If you want to say “gay” in sign language, tap the letter “G” on your chin. Alternatively, you can fingerspell (i.e. spell the word letter by letter) “gay” for clarity.
There are many ways you can use the signed word “gay.” For instance, you can use it to ask about someone’s sexual identity or participate in LGBTQ workshops.
Other LGBTQ Signs You Should Know
Now that queer signs are becoming more popular, you should know a few other words.
Make the shape of the letter “L” with your thumb and index finger, tapping onto your chin to indicate the word “lesbian”.
Sign the letter “B” on your chin, then transition into the letter “I” as you move your hand forward to indicate the word “bisexual”.
Keep your hand open by your shoulder, then close it as you move your hand toward your chest to indicate the word “transgender.”
“Queer” is a highly variable sign in the deaf community, so people may not always sign it the same way. One way to sign the word is to keep your hand flat and stretch out your middle finger (a sign known as an “open 8”) to your forehead, moving it to the back of your head.
Another way to sign the word “queer” is to make an open 8 on your chin, then flick it in an outward movement. Like most other queer signs, you can also fingerspell the word “queer”.
Why It’s Important To Learn ASL For The LGBTQ Deaf Community
It may seem obvious why you should learn ASL for the LGBTQ deaf community – it helps you communicate better and allows others to express themselves freely. However, there are other benefits to learning ASL that may not be as evident.
For instance, it is a little-known fact that deaf LGBTQ youth are at high risk of developing depression due to difficulty communicating with their hearing peers.
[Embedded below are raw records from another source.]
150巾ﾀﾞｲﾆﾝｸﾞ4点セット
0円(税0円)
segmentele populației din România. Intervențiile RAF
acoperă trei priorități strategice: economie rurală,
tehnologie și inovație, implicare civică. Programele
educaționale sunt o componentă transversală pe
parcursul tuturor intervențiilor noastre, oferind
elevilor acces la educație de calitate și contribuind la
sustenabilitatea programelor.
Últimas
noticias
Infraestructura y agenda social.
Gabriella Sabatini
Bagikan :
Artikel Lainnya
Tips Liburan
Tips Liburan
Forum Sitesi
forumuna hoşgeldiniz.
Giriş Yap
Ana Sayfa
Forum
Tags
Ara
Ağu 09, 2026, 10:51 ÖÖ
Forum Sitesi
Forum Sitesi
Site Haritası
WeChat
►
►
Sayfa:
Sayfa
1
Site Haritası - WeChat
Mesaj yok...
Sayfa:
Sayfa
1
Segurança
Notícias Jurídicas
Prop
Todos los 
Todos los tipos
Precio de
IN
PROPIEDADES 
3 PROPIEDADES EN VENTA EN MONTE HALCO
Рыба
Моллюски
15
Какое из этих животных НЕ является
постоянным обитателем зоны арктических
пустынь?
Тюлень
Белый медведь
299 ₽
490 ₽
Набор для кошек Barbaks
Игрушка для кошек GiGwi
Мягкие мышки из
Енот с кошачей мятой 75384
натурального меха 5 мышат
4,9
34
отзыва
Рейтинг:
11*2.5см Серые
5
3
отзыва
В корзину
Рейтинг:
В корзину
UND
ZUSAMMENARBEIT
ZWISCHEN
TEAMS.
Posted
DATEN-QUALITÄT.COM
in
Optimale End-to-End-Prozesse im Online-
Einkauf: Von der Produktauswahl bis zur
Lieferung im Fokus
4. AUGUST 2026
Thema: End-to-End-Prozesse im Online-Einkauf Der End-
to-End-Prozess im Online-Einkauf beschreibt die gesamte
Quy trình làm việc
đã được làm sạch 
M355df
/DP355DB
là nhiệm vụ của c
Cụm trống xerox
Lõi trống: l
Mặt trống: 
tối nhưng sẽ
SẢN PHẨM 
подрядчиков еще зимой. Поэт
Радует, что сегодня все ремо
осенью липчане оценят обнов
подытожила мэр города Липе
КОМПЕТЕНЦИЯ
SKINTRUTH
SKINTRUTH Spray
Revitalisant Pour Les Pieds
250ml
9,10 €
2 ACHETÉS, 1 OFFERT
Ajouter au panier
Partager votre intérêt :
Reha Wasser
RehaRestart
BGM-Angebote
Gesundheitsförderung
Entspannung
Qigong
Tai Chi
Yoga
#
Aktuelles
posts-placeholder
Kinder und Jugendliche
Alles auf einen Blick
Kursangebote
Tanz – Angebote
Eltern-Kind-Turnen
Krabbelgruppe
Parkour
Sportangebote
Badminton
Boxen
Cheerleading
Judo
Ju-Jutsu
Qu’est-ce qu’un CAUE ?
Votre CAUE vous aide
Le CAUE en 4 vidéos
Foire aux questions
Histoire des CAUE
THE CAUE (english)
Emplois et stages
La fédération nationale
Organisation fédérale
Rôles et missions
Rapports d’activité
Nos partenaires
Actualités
In a research survey by The Trevor Project, 81% of participants reported experiencing depression, compared to only 39% of hearing respondents. Non-hearing respondents also claimed that environmental factors like discrimination from hearing peers and a lack of familial support contributed to thoughts of suicide.
The same research survey concluded that the key to improving the deaf LGBTQ community’s well-being was improving accessibility in public spaces and encouraging learning ASL within the broader queer community.
The Trevor Project also stated that community events should start mandating ASL interpretation and training staff to serve deaf LGBTQ people. More explicitly, it mentioned accessibility and support for deaf people on community websites, especially in promotional materials.
Another way to support the deaf LGBTQ community is to access available resources online. The Deaf Queer Resource Center (DQRC) is the biggest national nonprofit resource center where people can find the most comprehensive information about deaf-queer communities. Another nonprofit organization to look into is the Rainbow Alliance of the Deaf, established in 1977 to promote deaf education and social welfare within the community.
The Bottom Line
If the non-queer deaf community still has a long way to go, the queer deaf community has an even longer journey ahead. Taking the time to learn queer signs and ASL culture is already one big step in the right direction. Start with the hand sign for “gay” and work your way up toward the rest of the LGBTQ dictionary!